2. The apparatus of claim 1, wherein the task allocator preferentially allocates a task to a virtual machine of a physical machine where input data of the one or more selected tasks is stored, the virtual machine being selected from the one or more available virtual machines, based on the calculated distance between the one or more virtual machines.
3. The apparatus of claim 2, wherein the one or more tasks allocated to the virtual machine of the physical machine where the input data is stored comprises receiving the input data in a memory of the physical machine.
4. The apparatus of claim 1, wherein in a case where there are two or more tasks, the task allocator allocates a preceding task of generating an input of a task to be performed based on the calculated distance between the virtual machines and a following task to process the generated output of the preceding task to the virtual machines located in an identical physical machine.
5. The apparatus of claim 4, wherein the preceding task and the following task allocated to the identical physical machine comprise exchanging data in the memory of the physical machine.
6. The apparatus of claim 1, wherein when initially executed, the resource usage monitor receives, from a user, the physical machine information that includes IP addresses or Rack IDs of physical machines, and a distance between the physical machines.

- **Tasks for this exercise**:
(A) Repeat the patent claims on task allocation from "4. The apparatus" up to and including "the memory of the physical machine.".
(B) Continue the patent claims on task allocation after the last claim shown.
The items come from a separate source.

- **Entries provided**:

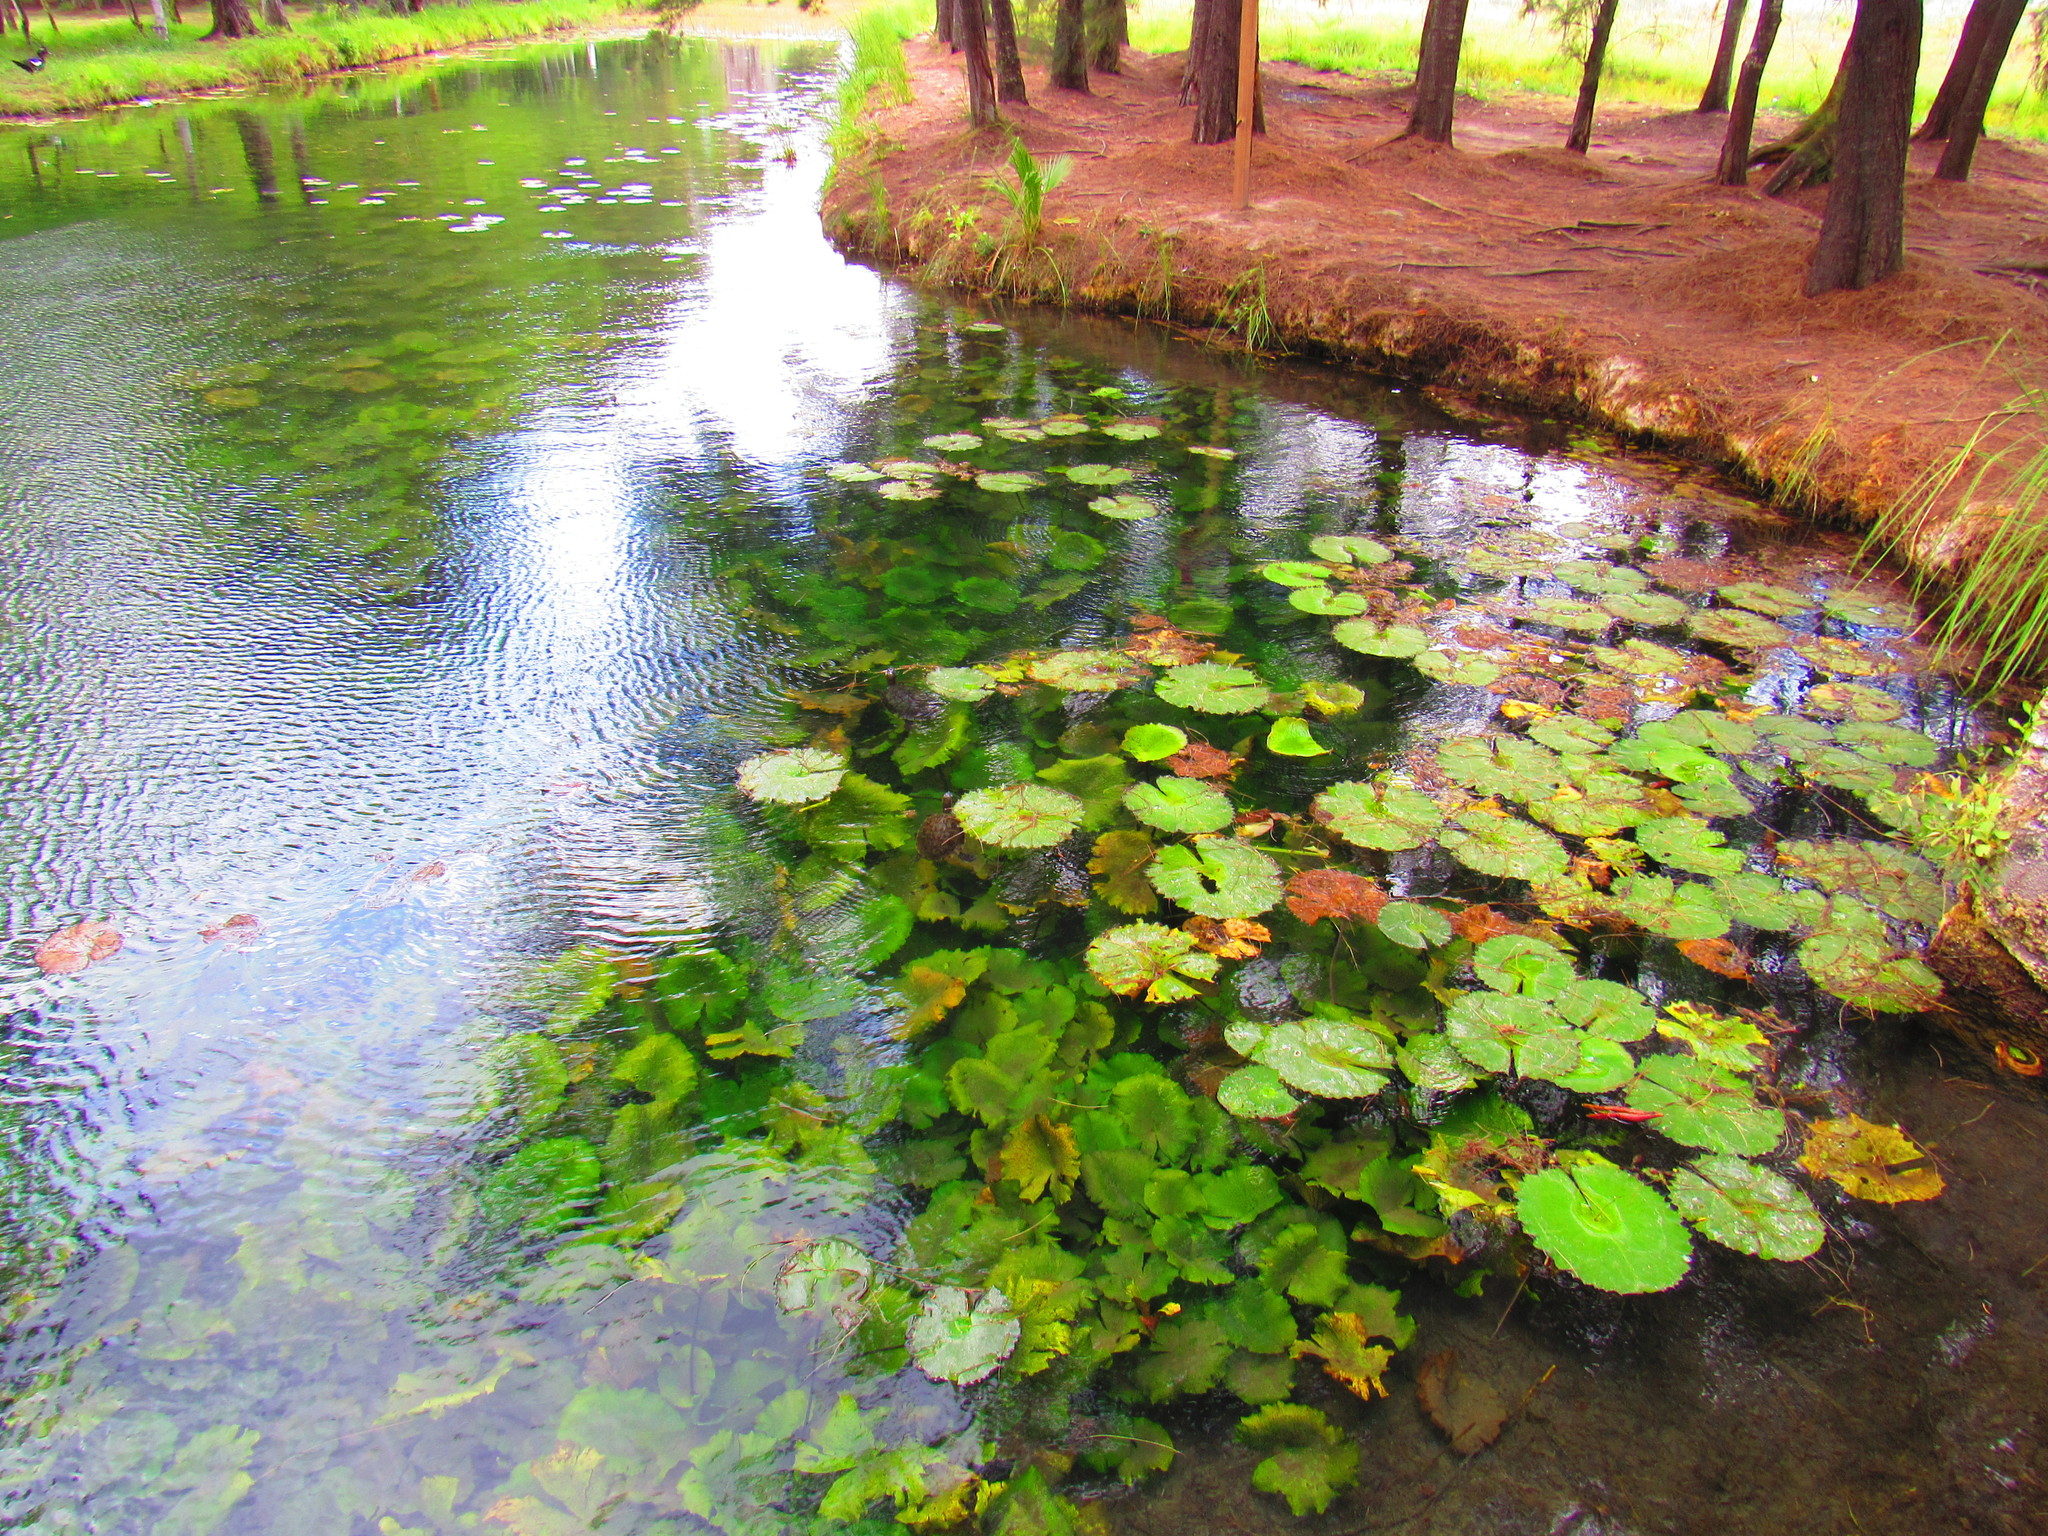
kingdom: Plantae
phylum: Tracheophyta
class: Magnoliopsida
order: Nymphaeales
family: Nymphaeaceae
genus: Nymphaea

==

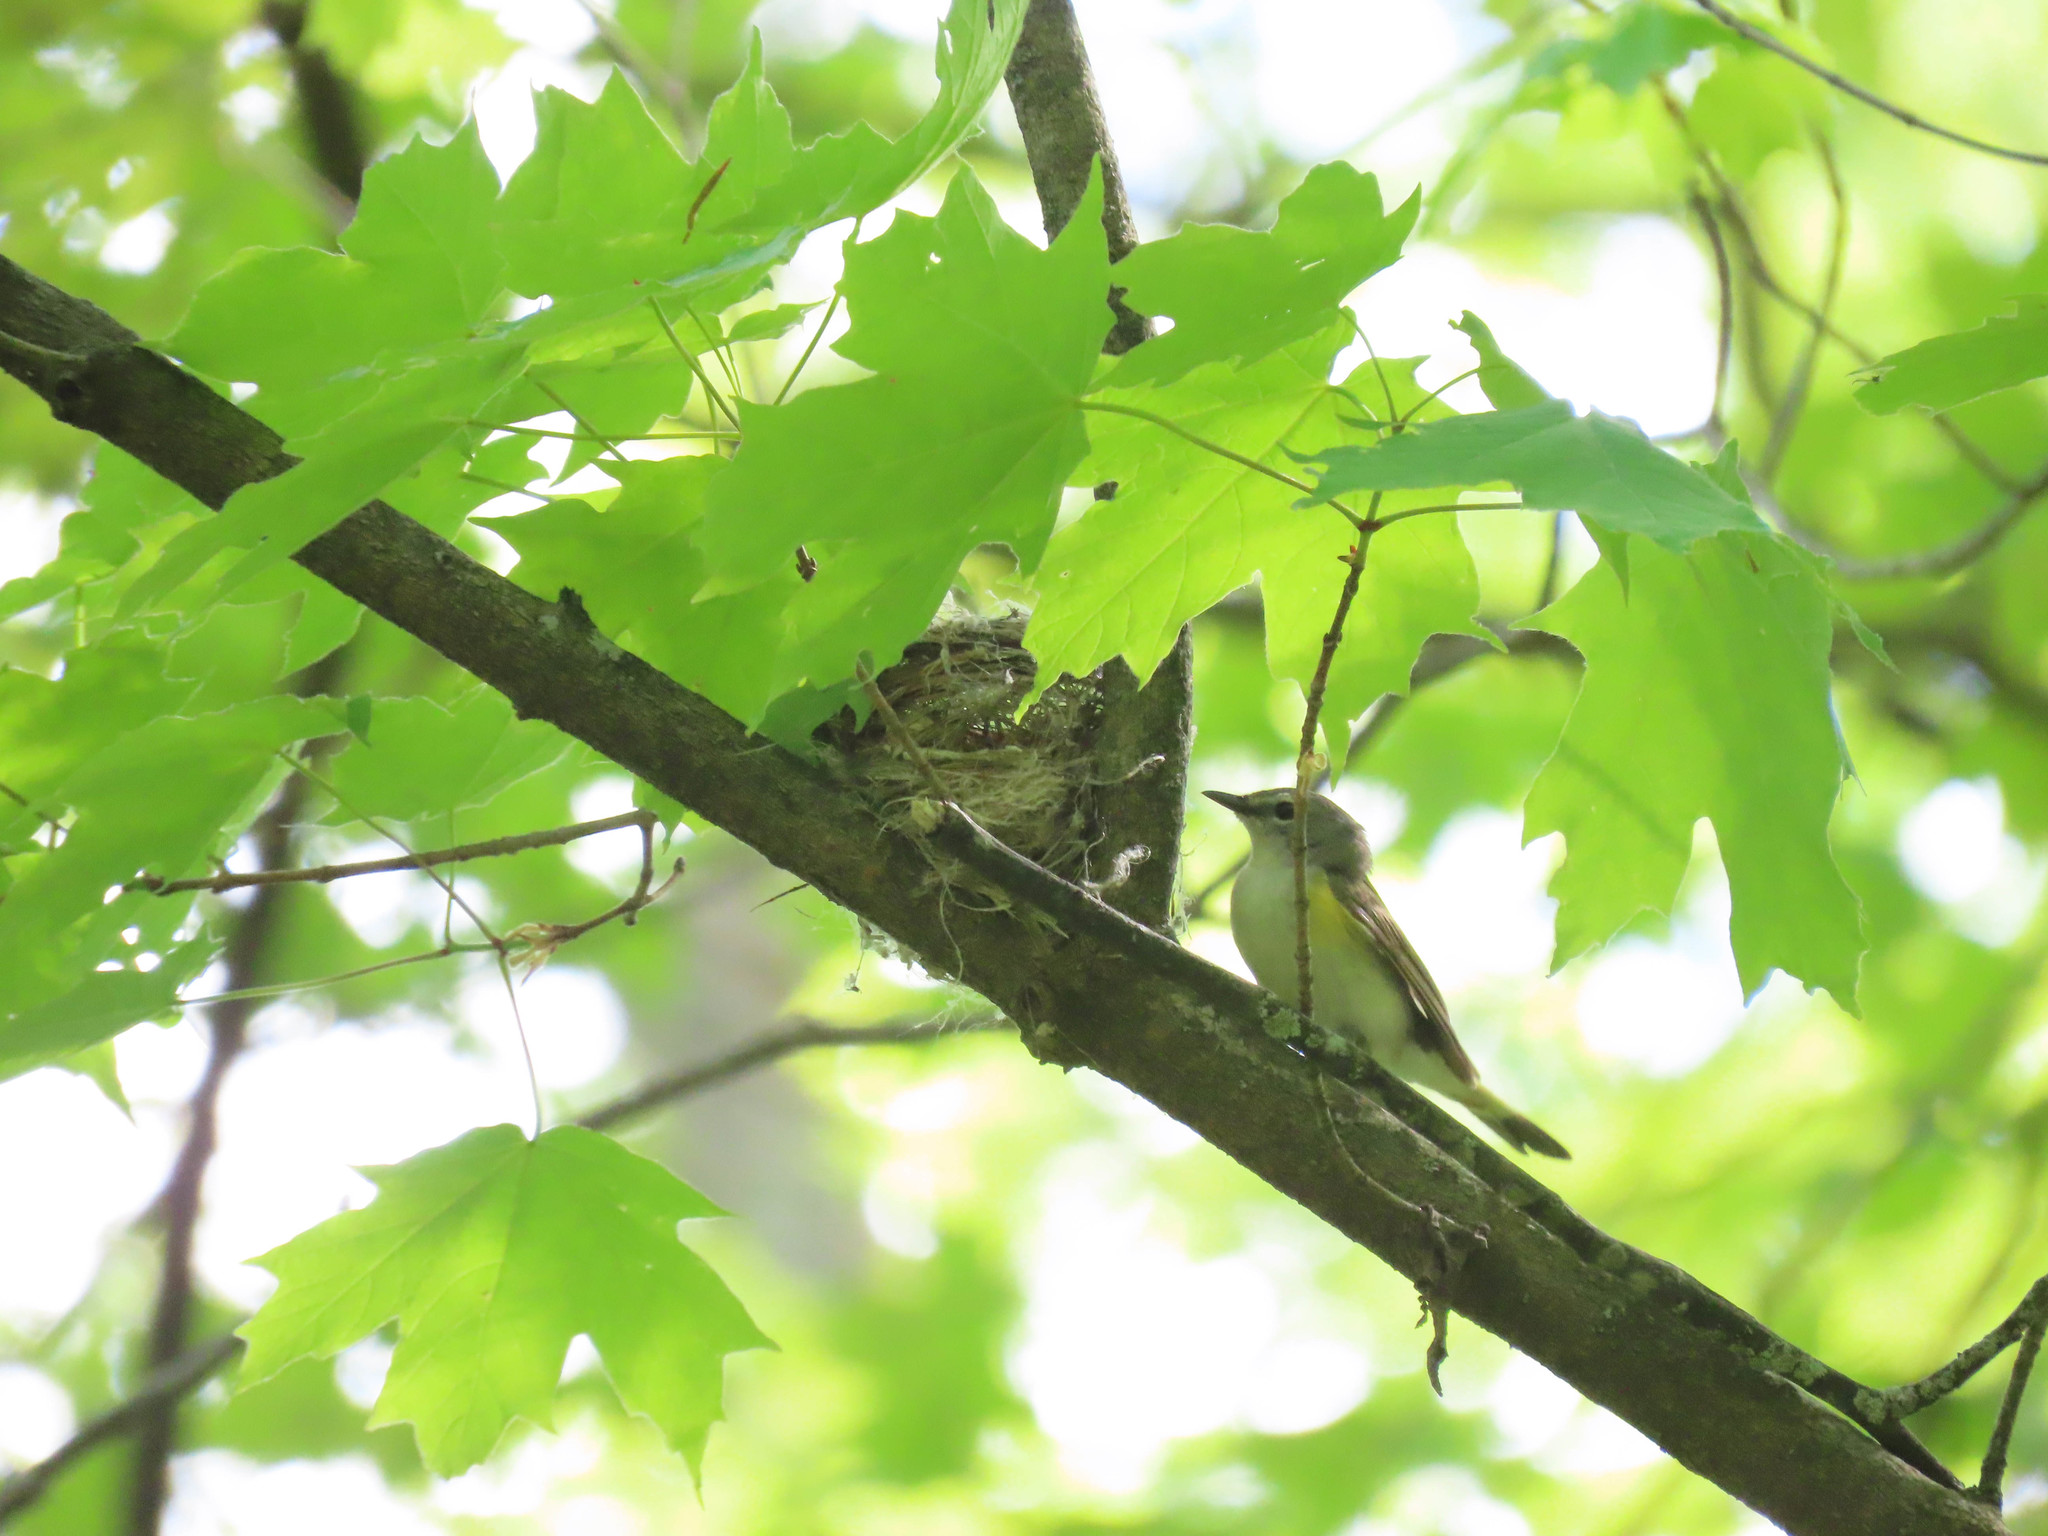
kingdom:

- **Responses**:
(A)
4. The apparatus of claim 1, wherein in a case where there are two or more tasks, the task allocator allocates a preceding task of generating an input of a task to be performed based on the calculated distance between the virtual machines and a following task to process the generated output of the preceding task to the virtual machines located in an identical physical machine.
5. The apparatus of claim 4, wherein the preceding task and the following task allocated to the identical physical machine comprise exchanging data in the memory of the physical machine.

(B)
7. The apparatus of claim 1, wherein the resource usage monitor calculates the distance between the physical machines based on the IP addresses and the Rack IDs of the physical machines and the distance between the physical machines, so as to identify available virtual machines located in an identical physical machine among the one or more virtual machines and to calculate the distance between the one or more available virtual machines.
8. The apparatus of claim 1, wherein:
the resource usage monitor collects information regarding a resource state of the one or more virtual machines; and
the task allocator allocates the following task to an available virtual machine located nearest to a virtual machine where the preceding task is allocated based on the calculated distance between the virtual machines and based on the collected information regarding the resource state of the one or more virtual machines.
9. A method of allocating resources of a virtualization platform, the method comprising:
scanning one or more available virtual machines that execute one or more selected tasks in one or more physical machines;
calculating a distance between the one or more scanned available virtual machines based on physical machine information received from the one or more physical machines; and
allocating the one or more selected tasks to one or more virtual machines selected from among the one or more scanned available virtual machines based on the calculated distance between the one or more scanned available virtual machines.
10. The method of claim 9, wherein the allocating of the one or more tasks comprises preferentially allocating a task to a virtual machine of a physical machine where input data of the one or more selected tasks is stored, the virtual machine being selected from the one or more available virtual machines.
11. The method of claim 10, wherein the one or more tasks allocated to the virtual machine of the physical machine where the input data is stored comprises receiving the input data in a memory of the physical machine.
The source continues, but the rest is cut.